THE TASK:
Please write out every line below word for word, leaving the pictures out of your answer.
[[ PROVIDED ENTRIES, beginning ]]
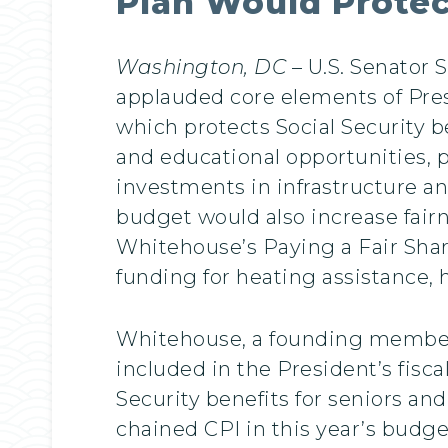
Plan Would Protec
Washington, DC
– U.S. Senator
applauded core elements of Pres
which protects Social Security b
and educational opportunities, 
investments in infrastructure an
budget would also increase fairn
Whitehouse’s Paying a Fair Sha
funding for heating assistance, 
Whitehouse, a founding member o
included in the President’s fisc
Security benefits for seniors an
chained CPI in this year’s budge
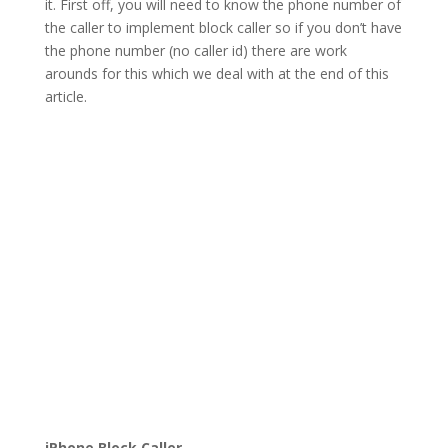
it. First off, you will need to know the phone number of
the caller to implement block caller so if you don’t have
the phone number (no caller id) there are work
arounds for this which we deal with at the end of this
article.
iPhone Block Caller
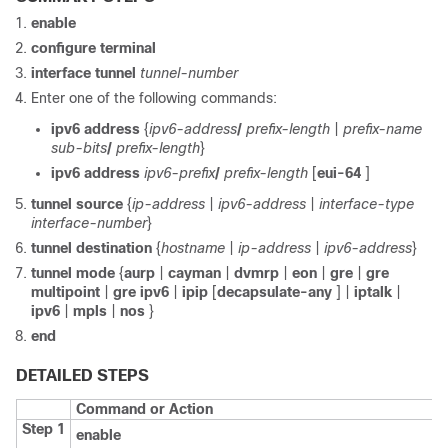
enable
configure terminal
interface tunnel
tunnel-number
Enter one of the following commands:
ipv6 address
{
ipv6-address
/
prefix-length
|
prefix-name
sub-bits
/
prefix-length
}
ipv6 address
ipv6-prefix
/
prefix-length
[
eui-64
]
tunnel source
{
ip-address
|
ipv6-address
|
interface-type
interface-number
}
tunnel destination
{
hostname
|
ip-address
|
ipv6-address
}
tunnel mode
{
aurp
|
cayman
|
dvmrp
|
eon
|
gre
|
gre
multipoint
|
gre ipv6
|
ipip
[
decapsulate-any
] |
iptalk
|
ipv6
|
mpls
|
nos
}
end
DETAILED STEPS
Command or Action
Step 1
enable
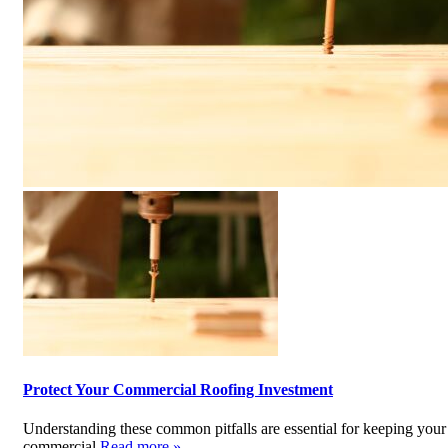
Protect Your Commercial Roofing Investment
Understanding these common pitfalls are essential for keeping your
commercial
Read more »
[[ PROVIDED ENTRIES, end ]]
EXPECTED ANSWER:
Plan Would Protec
Washington, DC
– U.S. Senator
applauded core elements of Pres
which protects Social Security b
and educational opportunities, 
investments in infrastructure an
budget would also increase fairn
Whitehouse’s Paying a Fair Sha
funding for heating assistance, 
Whitehouse, a founding member o
included in the President’s fisc
Security benefits for seniors an
chained CPI in this year’s budge
it. First off, you will need to know the phone number of
the caller to implement block caller so if you don’t have
the phone number (no caller id) there are work
arounds for this which we deal with at the end of this
article.
iPhone Block Caller
enable
configure terminal
interface tunnel
tunnel-number
Enter one of the following commands:
ipv6 address
{
ipv6-address
/
prefix-length
|
prefix-name
sub-bits
/
prefix-length
}
ipv6 address
ipv6-prefix
/
prefix-length
[
eui-64
]
tunnel source
{
ip-address
|
ipv6-address
|
interface-type
interface-number
}
tunnel destination
{
hostname
|
ip-address
|
ipv6-address
}
tunnel mode
{
aurp
|
cayman
|
dvmrp
|
eon
|
gre
|
gre
multipoint
|
gre ipv6
|
ipip
[
decapsulate-any
] |
iptalk
|
ipv6
|
mpls
|
nos
}
end
DETAILED STEPS
Command or Action
Step 1
enable
Protect Your Commercial Roofing Investment
Understanding these common pitfalls are essential for keeping your
commercial
Read more »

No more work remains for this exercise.